Nowhere on " La Joconde" — that most famous of all Leonardo da Vinci master-works — does it say "Mona Lisa." Yet, despite theft and 100 years of efforts to "redact" her, using everything from acid to teacups, the world knows Mrs. Giocondo without stamping "Mona Lisa" across her enigmatic smile. Neither must we downgrade or deface electronic evidence produced in its native forms to retain the benefits once derived from Bates-stamping paper documents.
A native file can be given almost any name without altering its contents or changing its hash value (aka its digital "fingerprint").
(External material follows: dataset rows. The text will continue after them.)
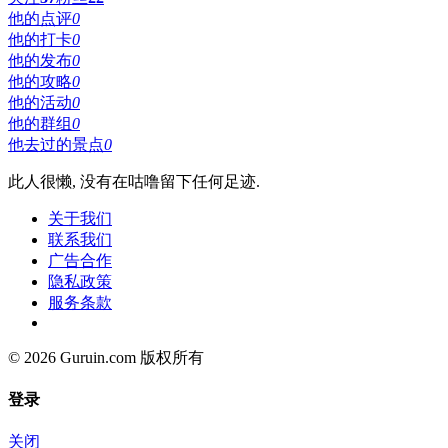
他的点评
0
他的打卡
0
他的发布
0
他的攻略
0
他的活动
0
他的群组
0
他去过的景点
0
此人很懒, 没有在咕噜留下任何足迹.
关于我们
联系我们
广告合作
隐私政策
服务条款
© 2026 Guruin.com 版权所有
登录
关闭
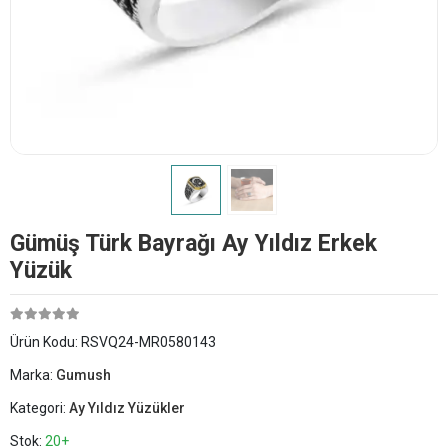
Gümüş Türk Bayrağı Ay Yıldız Erkek
Yüzük
Ürün Kodu:
RSVQ24-MR0580143
Marka:
Gumush
Kategori:
Ay Yıldız Yüzükler
Stok:
20+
So, it’s fast, free and easy to rename an electronic file to carry any Bates-style identifier — even a legend like "Produced Subject to Protective Order" — so long as the length of the name stays under 255 characters.
When replacing a file’s name (versus prepending or appending an identifier in the name), preserve and produce a record of the original and substitute names.
Establish an identification naming protocol where, e.g., the first four characters identify the producing party; the next nine are reserved to a unique, sequential numeric value (padded with leading zeroes); and the final five include a separator (i.e., hyphen) and a four-digit number reflecting pagination that is required to be embossed only when the file must be printed to paper or reduced to an image format for use in proceedings or as exhibits.
If you include a truncated hash value in the filename (e.g., the first and last four digits of the file’s MD5 hash value), all parties gain a portable, reliable means to confirm the electronic file is authentic, unchanged and properly paired with the right name cum Bates identifier. You can’t do that with printed Bates numbers!